Mimpi Baterai Mobil Listrik Volkswagen: Realita yang Mendekat

Volkswagen Group mulai memperlihatkan bahwa ambisi besarnya di sektor baterai mobil listrik bukan lagi sekadar wacana. Setelah bertahun-tahun berbicara soal sel standar yang bisa dipakai di banyak model, produsen otomotif asal Jerman itu kini menampilkan arah yang jauh lebih konkret lewat pengumuman “sel terpadu” di ajang IAA Munich, pameran otomotif terbesar di Eropa.

Langkah ini penting karena baterai adalah komponen paling mahal dalam kendaraan listrik. Di tengah tekanan regulasi emisi yang semakin ketat dan persaingan harga dari produsen Cina yang agresif, Volkswagen jelas tak ingin terus bergantung sepenuhnya pada pemasok luar untuk komponen inti yang menentukan biaya, skala produksi, dan daya saing produk mereka.

Sel terpadu jadi pusat strategi baru Volkswagen

Dalam pemaparannya, Volkswagen menonjolkan pengembangan baterai dengan pendekatan cell-to-pack yang tengah mereka dorong. Inti dari strategi ini adalah sel prismatik buatan PowerCo, anak usaha yang bertanggung jawab atas pengembangan baterai grup tersebut. Bagi Volkswagen, model ini dianggap lebih efisien karena menyederhanakan struktur produksi sekaligus memperkuat kontrol atas rantai pasok teknologi penting.

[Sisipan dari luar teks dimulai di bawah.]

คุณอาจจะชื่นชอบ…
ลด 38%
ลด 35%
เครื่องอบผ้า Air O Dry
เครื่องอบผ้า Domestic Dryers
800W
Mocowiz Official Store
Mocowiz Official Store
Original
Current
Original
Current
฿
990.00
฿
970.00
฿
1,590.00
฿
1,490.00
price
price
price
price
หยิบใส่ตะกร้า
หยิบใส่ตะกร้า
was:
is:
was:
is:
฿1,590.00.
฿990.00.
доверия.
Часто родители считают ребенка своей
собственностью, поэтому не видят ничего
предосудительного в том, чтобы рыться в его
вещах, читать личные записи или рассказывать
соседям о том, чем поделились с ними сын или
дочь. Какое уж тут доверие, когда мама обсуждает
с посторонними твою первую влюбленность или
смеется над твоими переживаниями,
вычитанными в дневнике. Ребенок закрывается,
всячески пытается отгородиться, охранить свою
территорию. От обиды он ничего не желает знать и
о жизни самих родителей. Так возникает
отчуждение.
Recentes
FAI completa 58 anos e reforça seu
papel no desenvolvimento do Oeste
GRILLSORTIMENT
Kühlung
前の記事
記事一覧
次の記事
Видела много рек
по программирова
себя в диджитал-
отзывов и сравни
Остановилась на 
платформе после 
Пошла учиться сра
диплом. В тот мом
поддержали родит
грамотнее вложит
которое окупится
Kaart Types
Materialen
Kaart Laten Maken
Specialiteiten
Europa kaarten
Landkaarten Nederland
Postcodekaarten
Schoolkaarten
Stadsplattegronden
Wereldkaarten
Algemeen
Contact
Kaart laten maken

Produksi seri sel baterai itu dijadwalkan mulai dalam beberapa minggu di pabrik Salzgitter, Jerman. Setelah itu, kapasitasnya akan diperluas ke Spanyol dan Kanada dalam beberapa tahun mendatang. Tahapan ini menunjukkan bahwa proyek baterai internal Volkswagen mulai bergerak keluar dari fase konsep menuju implementasi industri yang lebih nyata.

Diproyeksikan mengisi banyak model di pasar global

Rencana Volkswagen tidak berhenti pada satu lini kendaraan. Sel terpadu prismatik tersebut akan dipakai di berbagai model mobil listrik mereka, termasuk kendaraan listrik yang diperbarui dan arsitektur listrik baru hasil kerja sama dengan Rivian. Dengan begitu, baterai ini diposisikan sebagai fondasi utama untuk strategi EV Volkswagen ke depan.

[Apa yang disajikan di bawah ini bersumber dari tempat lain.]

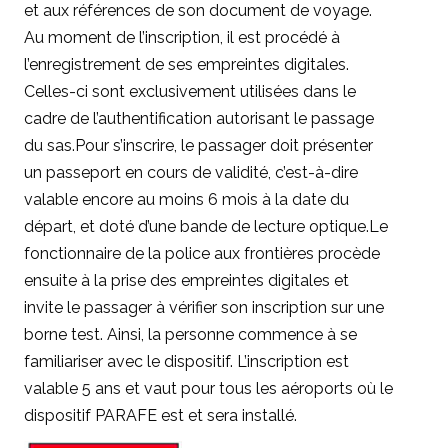
et aux références de son document de voyage.
Au moment de l’inscription, il est procédé à
l’enregistrement de ses empreintes digitales.
Celles-ci sont exclusivement utilisées dans le
cadre de l’authentification autorisant le passage
du sas.Pour s’inscrire, le passager doit présenter
un passeport en cours de validité, c’est-à-dire
valable encore au moins 6 mois à la date du
départ, et doté d’une bande de lecture optique.Le
fonctionnaire de la police aux frontières procède
ensuite à la prise des empreintes digitales et
invite le passager à vérifier son inscription sur une
borne test. Ainsi, la personne commence à se
familiariser avec le dispositif. L’inscription est
valable 5 ans et vaut pour tous les aéroports où le
dispositif PARAFE est et sera installé.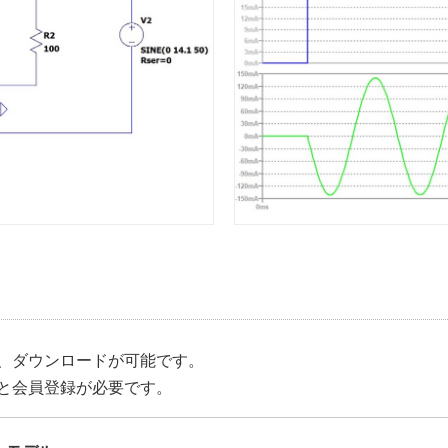
、ダウンロードが可能です。
と会員登録が必要です。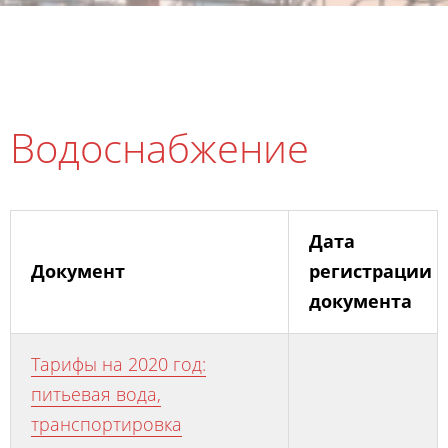
Водоснабжение
Дата
Документ
регистрации
документа
Тарифы на 2020 год:
питьевая вода,
транспортировка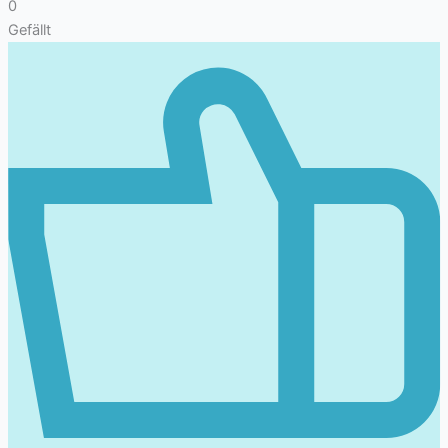
0
Gefällt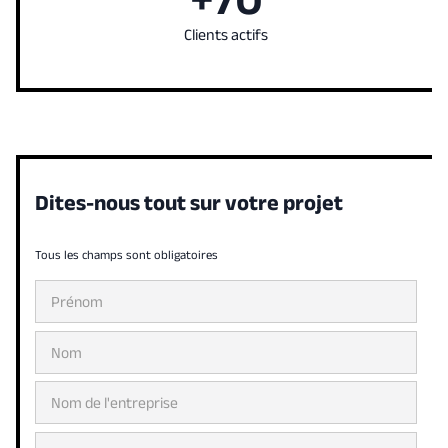
Clients actifs
Dites-nous tout sur votre projet
Tous les champs sont obligatoires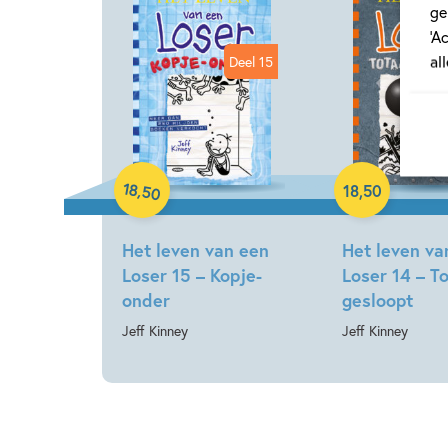
ge
‘A
al
Deel 15
Hardcover
Hardcover
18
,
18
,
50
50
Het leven van een
Het leven va
Loser 15 – Kopje-
Loser 14 – T
onder
gesloopt
Jeff Kinney
Jeff Kinney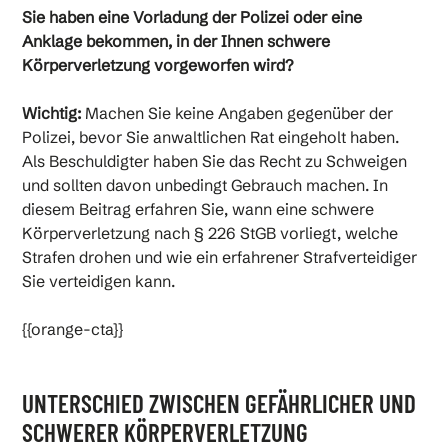
Unterschied zwischen gefährlicher und schwerer
Sie haben eine Vorladung der Polizei oder eine
Körperverletzung
Anklage bekommen, in der Ihnen schwere
Körperverletzung vorgeworfen wird?
Was ist schwere Körperverletzung?
Wichtig:
Machen Sie keine Angaben gegenüber der
Polizei, bevor Sie anwaltlichen Rat eingeholt haben.
Schwere Körperverletzung – Beispiele aus der
Als Beschuldigter haben Sie das Recht zu Schweigen
Praxis
und sollten davon unbedingt Gebrauch machen. In
diesem Beitrag erfahren Sie, wann eine schwere
Körperverletzung nach § 226 StGB vorliegt, welche
Schwere Körperverletzung: Strafe?
Strafen drohen und wie ein erfahrener Strafverteidiger
Sie verteidigen kann.
Strafe für schwere Körperverletzung – Ersttäter
{{orange-cta}}
Schwere Körperverletzung – Verjährung
UNTERSCHIED ZWISCHEN GEFÄHRLICHER UND
Wie kann ein Strafverteidiger helfen?
SCHWERER KÖRPERVERLETZUNG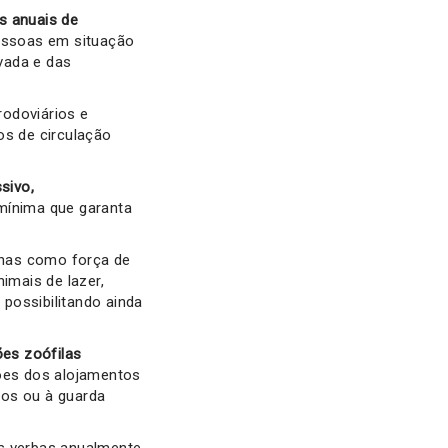
s anuais de
pessoas em situação
vada e das
rodoviários e
s de circulação
sivo,
mínima que garanta
enas como força de
imais de lazer,
possibilitando ainda
es zoófilas
ções dos alojamentos
dos ou à guarda
s verbas anualmente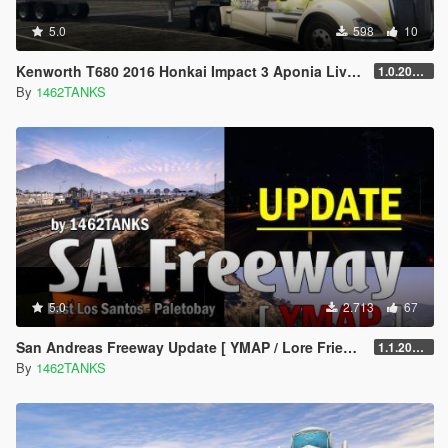
5.0
598
10
Kenworth T680 2016 Honkai Impact 3 Aponia Lively [ 2K+4K Lively/Replace ]
1.0.202204
By
1462TANKS
5.0
2.713
67
San Andreas Freeway Update [ YMAP / Lore Friendly ]
1.1.20241119
By
1462TANKS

Perusahaan menargetkan sel tersebut bisa menopang hingga 80 persen model EV mereka mulai 2030. Jangkauannya juga luas, mencakup merek-merek Volkswagen di Amerika Serikat, Cina, dan Eropa. Untuk menyesuaikan kebutuhan masing-masing pasar, Volkswagen menyiapkan beberapa ukuran dan kimia baterai, termasuk NMC dan LFP, agar bisa dipakai pada kendaraan dengan karakter penggunaan yang berbeda.

Masih bersandar pada pemasok besar

Meski mendorong kemandirian melalui PowerCo, Volkswagen tidak sepenuhnya memutus hubungan dengan pemain besar industri baterai. Mereka tetap bekerja sama dengan Gotion, CATL, Samsung SDI, dan LG Energy Solution untuk mendukung produksi sel generasi baru. Ini menunjukkan strategi Volkswagen bukan sekadar membangun kemampuan sendiri, tetapi juga menjaga fleksibilitas lewat jaringan mitra yang sudah mapan.

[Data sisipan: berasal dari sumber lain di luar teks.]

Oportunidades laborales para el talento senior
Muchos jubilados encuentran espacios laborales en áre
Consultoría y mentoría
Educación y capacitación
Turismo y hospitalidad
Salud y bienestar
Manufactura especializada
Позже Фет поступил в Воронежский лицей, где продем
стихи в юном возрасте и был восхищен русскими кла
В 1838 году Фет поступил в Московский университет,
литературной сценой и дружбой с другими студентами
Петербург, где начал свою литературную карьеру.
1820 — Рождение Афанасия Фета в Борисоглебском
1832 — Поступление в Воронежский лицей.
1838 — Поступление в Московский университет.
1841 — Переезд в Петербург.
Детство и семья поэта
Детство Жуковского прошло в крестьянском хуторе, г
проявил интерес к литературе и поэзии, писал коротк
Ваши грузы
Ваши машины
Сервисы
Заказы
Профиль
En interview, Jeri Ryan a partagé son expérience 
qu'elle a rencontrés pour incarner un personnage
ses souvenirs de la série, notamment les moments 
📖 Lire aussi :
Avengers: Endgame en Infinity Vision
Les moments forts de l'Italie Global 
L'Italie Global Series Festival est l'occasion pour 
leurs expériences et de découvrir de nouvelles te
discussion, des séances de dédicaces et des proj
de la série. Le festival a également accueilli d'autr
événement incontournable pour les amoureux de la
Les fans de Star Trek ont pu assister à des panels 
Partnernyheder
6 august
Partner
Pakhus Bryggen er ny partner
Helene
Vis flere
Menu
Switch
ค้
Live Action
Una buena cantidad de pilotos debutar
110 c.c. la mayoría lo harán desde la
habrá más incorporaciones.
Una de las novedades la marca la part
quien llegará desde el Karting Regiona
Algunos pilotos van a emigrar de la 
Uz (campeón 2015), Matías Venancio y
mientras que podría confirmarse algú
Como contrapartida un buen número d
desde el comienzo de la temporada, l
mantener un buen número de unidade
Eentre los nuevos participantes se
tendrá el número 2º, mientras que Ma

Penggunaan sel baterai itu juga tidak dibatasi untuk mobil listrik. Volkswagen menyiapkan penerapannya pada bank baterai stasioner yang akan dijalankan Elli, bisnis penyimpanan energi milik mereka. Dari sini terlihat bahwa ambisi Volkswagen atas teknologi baterai kini meluas dari kendaraan ke ekosistem energi yang lebih besar, dengan pabrik, model mobil, dan sistem penyimpanan yang saling terhubung.

Artikel ini disusun ulang berdasarkan informasi dari sumber yang telah dipublikasikan sebelumnya.